= SET EXERCISE =
In the project description on trust-centered interface design below, repeat word for word the part that begins with the words containing "Learning Objectives" and ends with "can act on.".

Begin DOCUMENT EXTRACT

Project 25: Trust-Centered UX for Human-Agent Collaboration

Design and instrument a human-facing interface that makes agent behavior inspectable, interruptible, and recoverable.


Quick Reference

Attribute Value
Difficulty Level 3: Advanced
Time Estimate 10-18 hours
Language TypeScript (Next.js)
Prerequisites UX fundamentals, Projects 6 and 10
Key Topics confidence UX, provenance, uncertainty messaging, override/rollback

Learning Objectives

  1. Present confidence and risk without misleading precision.
  2. Provide provenance and explanation affordances users can act on.
  3. Implement undo, override, and escalation pathways.
  4. Measure trust and correction behavior with UX telemetry.

The Core Question You’re Answering

“How do you design an agent interface users can trust without surrendering control?”

End DOCUMENT EXTRACT
Begin GIVEN DATA

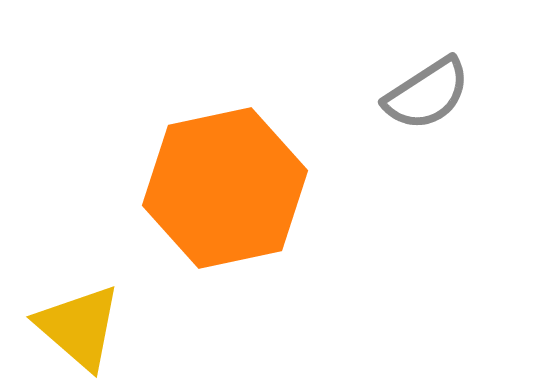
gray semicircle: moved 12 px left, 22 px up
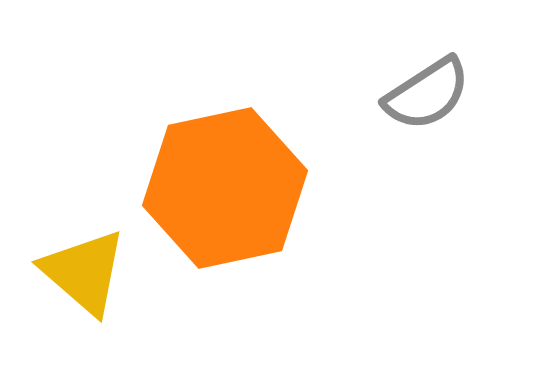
yellow triangle: moved 5 px right, 55 px up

End GIVEN DATA

= SOLUTION FOR THIS EXERCISE =
Learning Objectives

  1. Present confidence and risk without misleading precision.
  2. Provide provenance and explanation affordances users can act on.